The researchers, Dr Bellinda Gallardo and Dr David Aldridge from the University of Cambridge, focussed on the 'dirty dozen' – a group of high-risk invasive aquatic plants and animals. Some, like the killer shrimp (Dikerogammarus villosus) and the bloody red mysid (Hemimysis anomala) are already in UK but have yet to spread. Others, such as the Asian clam (Corbicula fluminalis) and the marmokrebs, a crayfish (Procambarus fallax) may not yet have arrived.
Working with Species Distribution Models, which are routinely used to predict which regions most suit invasive species, the Cambridge pair made the models more accurate by including human factors such as population density, land-use and proximity to ports. Traditionally, the models are based on environmental conditions such as temperature and rainfall.
According to Dr Gallardo: "Invasive species need to be in the right place at the right time; they need the right environmental conditions, but they also need a helping hand from humans. This can happen intentionally, for example through introduction of commercial fish, or accidentally via hulls of boats, fishing equipment, or ballast water."
The role of humans, plus invasive species' great adaptability, make predicting their spread challenging. By including both human and environmental factors in the models, the researchers found the risk of invasion in the UK was increased by 20% in coastal, densely populated areas and places near transport routes, with the Thames, Anglian and Humber river basins at highest risk.
"These river basins already host many aquatic invaders. This is particularly worrying because invasive species often modify their habitat, making it more favourable to other invaders. This can eventually lead to a process known as invasional meltdown," she says.
Tackling the problem is costly. Invasive species are the second biggest threat to biodiversity after habitat loss. Around 12,000 invasive species have already arrived in Europe, where their combined impact on native biodiversity, agriculture, health and the economy costs at least €12 billion a year.
By producing more accurate maps, the study should allow environmental managers and policy makers to target resources at the most invasive species and the areas most under threat. "Effective management of invasive species depends on rapid detection and control. Our maps are fundamental to direct biomonitoring efforts towards areas most suitable for the 'dirty dozen', so they can be detected as soon as possible," Dr Gallardo explains.
"At present, environmental managers and policy makers have few tools to make informed decisions about the risk posed by existing and future invaders.
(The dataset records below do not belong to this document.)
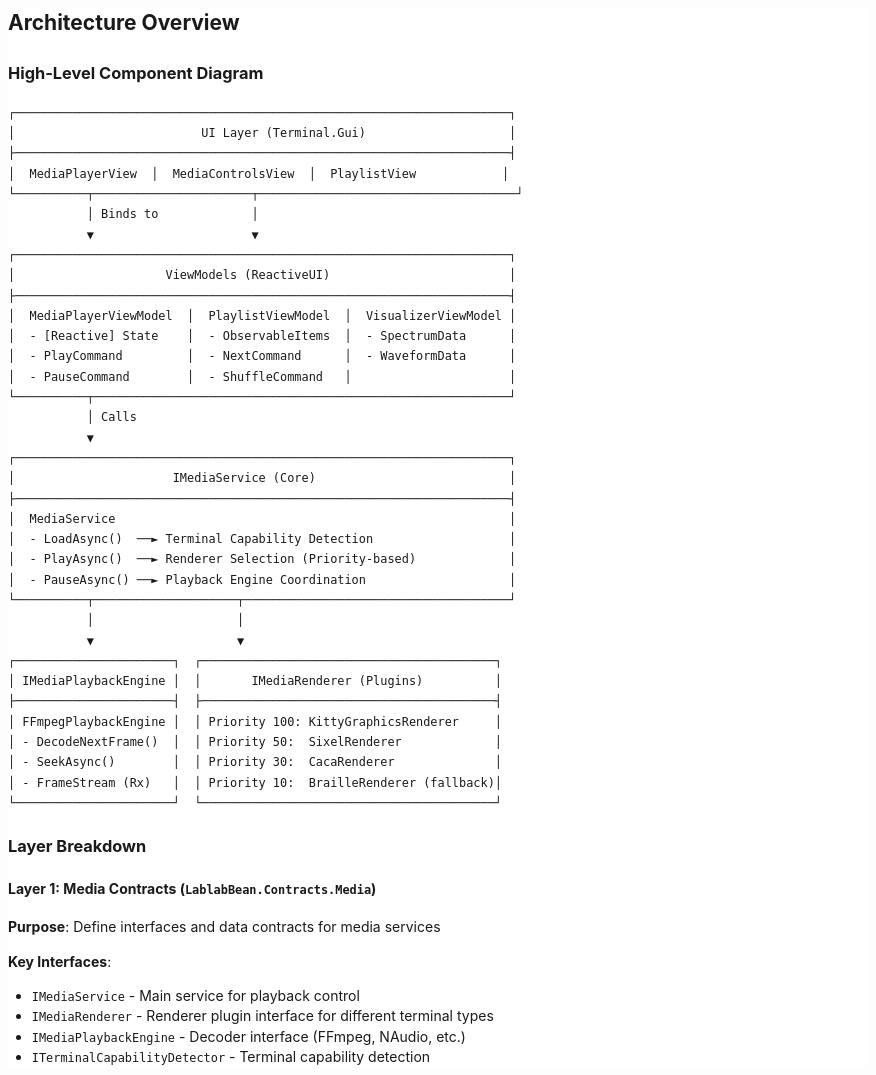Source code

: ## Architecture Overview

### High-Level Component Diagram

```
┌─────────────────────────────────────────────────────────────────────┐
│                          UI Layer (Terminal.Gui)                    │
├─────────────────────────────────────────────────────────────────────┤
│  MediaPlayerView  │  MediaControlsView  │  PlaylistView            │
└──────────┬──────────────────────┬────────────────────────────────────┘
           │ Binds to             │
           ▼                      ▼
┌─────────────────────────────────────────────────────────────────────┐
│                     ViewModels (ReactiveUI)                         │
├─────────────────────────────────────────────────────────────────────┤
│  MediaPlayerViewModel  │  PlaylistViewModel  │  VisualizerViewModel │
│  - [Reactive] State    │  - ObservableItems  │  - SpectrumData      │
│  - PlayCommand         │  - NextCommand      │  - WaveformData      │
│  - PauseCommand        │  - ShuffleCommand   │                      │
└──────────┬──────────────────────────────────────────────────────────┘
           │ Calls
           ▼
┌─────────────────────────────────────────────────────────────────────┐
│                      IMediaService (Core)                           │
├─────────────────────────────────────────────────────────────────────┤
│  MediaService                                                       │
│  - LoadAsync()  ──► Terminal Capability Detection                   │
│  - PlayAsync()  ──► Renderer Selection (Priority-based)             │
│  - PauseAsync() ──► Playback Engine Coordination                    │
└──────────┬────────────────────┬─────────────────────────────────────┘
           │                    │
           ▼                    ▼
┌──────────────────────┐  ┌─────────────────────────────────────────┐
│ IMediaPlaybackEngine │  │       IMediaRenderer (Plugins)          │
├──────────────────────┤  ├─────────────────────────────────────────┤
│ FFmpegPlaybackEngine │  │ Priority 100: KittyGraphicsRenderer     │
│ - DecodeNextFrame()  │  │ Priority 50:  SixelRenderer             │
│ - SeekAsync()        │  │ Priority 30:  CacaRenderer              │
│ - FrameStream (Rx)   │  │ Priority 10:  BrailleRenderer (fallback)│
└──────────────────────┘  └─────────────────────────────────────────┘
```

### Layer Breakdown

#### Layer 1: Media Contracts (`LablabBean.Contracts.Media`)

**Purpose**: Define interfaces and data contracts for media services

**Key Interfaces**:

- `IMediaService` - Main service for playback control
- `IMediaRenderer` - Renderer plugin interface for different terminal types
- `IMediaPlaybackEngine` - Decoder interface (FFmpeg, NAudio, etc.)
- `ITerminalCapabilityDetector` - Terminal capability detection
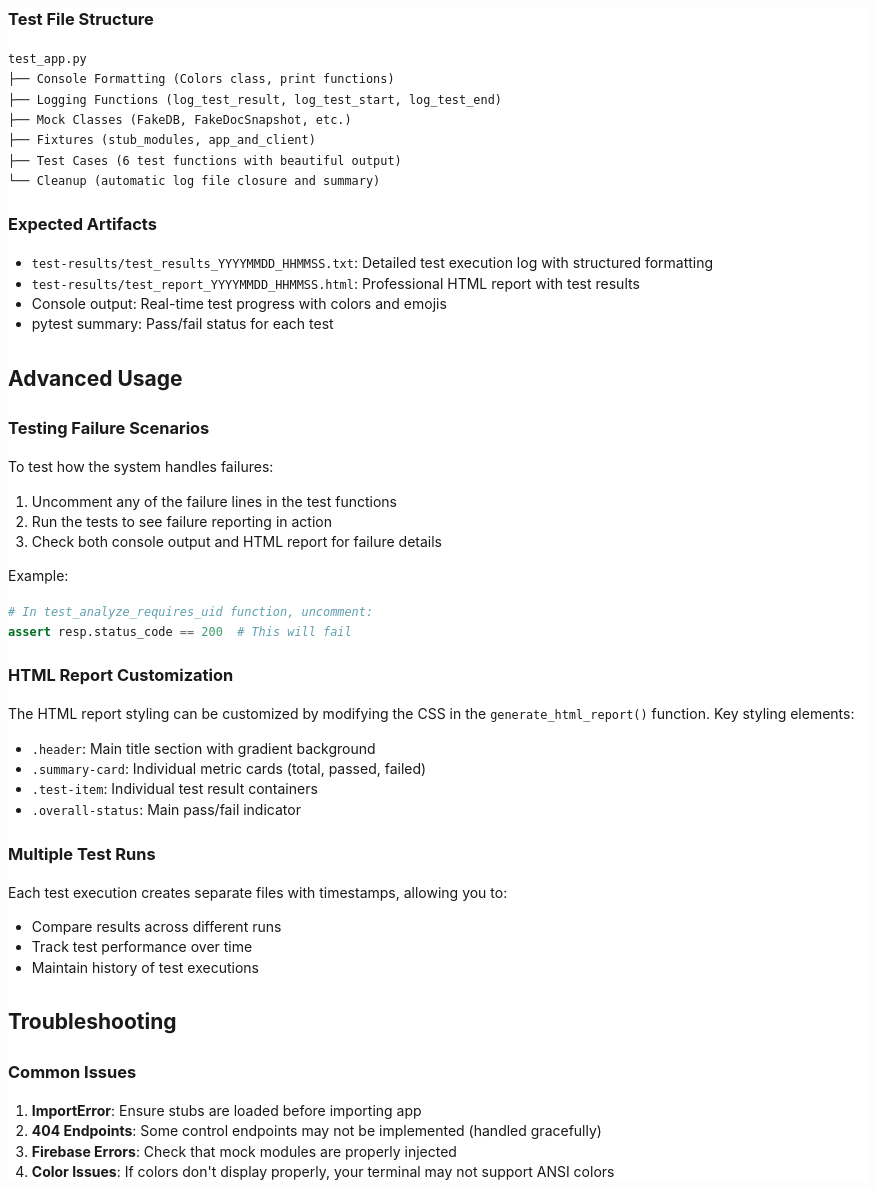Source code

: 
### Test File Structure
```
test_app.py
├── Console Formatting (Colors class, print functions)
├── Logging Functions (log_test_result, log_test_start, log_test_end)
├── Mock Classes (FakeDB, FakeDocSnapshot, etc.)
├── Fixtures (stub_modules, app_and_client)
├── Test Cases (6 test functions with beautiful output)
└── Cleanup (automatic log file closure and summary)
```

### Expected Artifacts
- `test-results/test_results_YYYYMMDD_HHMMSS.txt`: Detailed test execution log with structured formatting
- `test-results/test_report_YYYYMMDD_HHMMSS.html`: Professional HTML report with test results
- Console output: Real-time test progress with colors and emojis
- pytest summary: Pass/fail status for each test

## Advanced Usage

### Testing Failure Scenarios
To test how the system handles failures:

1. Uncomment any of the failure lines in the test functions
2. Run the tests to see failure reporting in action
3. Check both console output and HTML report for failure details

Example:
```python
# In test_analyze_requires_uid function, uncomment:
assert resp.status_code == 200  # This will fail
```

### HTML Report Customization
The HTML report styling can be customized by modifying the CSS in the `generate_html_report()` function. Key styling elements:
- `.header`: Main title section with gradient background
- `.summary-card`: Individual metric cards (total, passed, failed)
- `.test-item`: Individual test result containers
- `.overall-status`: Main pass/fail indicator

### Multiple Test Runs
Each test execution creates separate files with timestamps, allowing you to:
- Compare results across different runs
- Track test performance over time
- Maintain history of test executions

## Troubleshooting

### Common Issues
1. **ImportError**: Ensure stubs are loaded before importing app
2. **404 Endpoints**: Some control endpoints may not be implemented (handled gracefully)
3. **Firebase Errors**: Check that mock modules are properly injected
4. **Color Issues**: If colors don't display properly, your terminal may not support ANSI colors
Our study gives them basic information to prioritise management and control decisions regarding 12 of the most worrisome freshwater invasive species."
The study is also timely because of climate change, which might further favour invasive species, she adds: "Invasive species might better adapt to climate change than natives because of their wide environmental tolerance and highly competitive biological traits. And because they usually reproduce rapidly, invasive species may be better than native species at resisting and recovering from extreme events."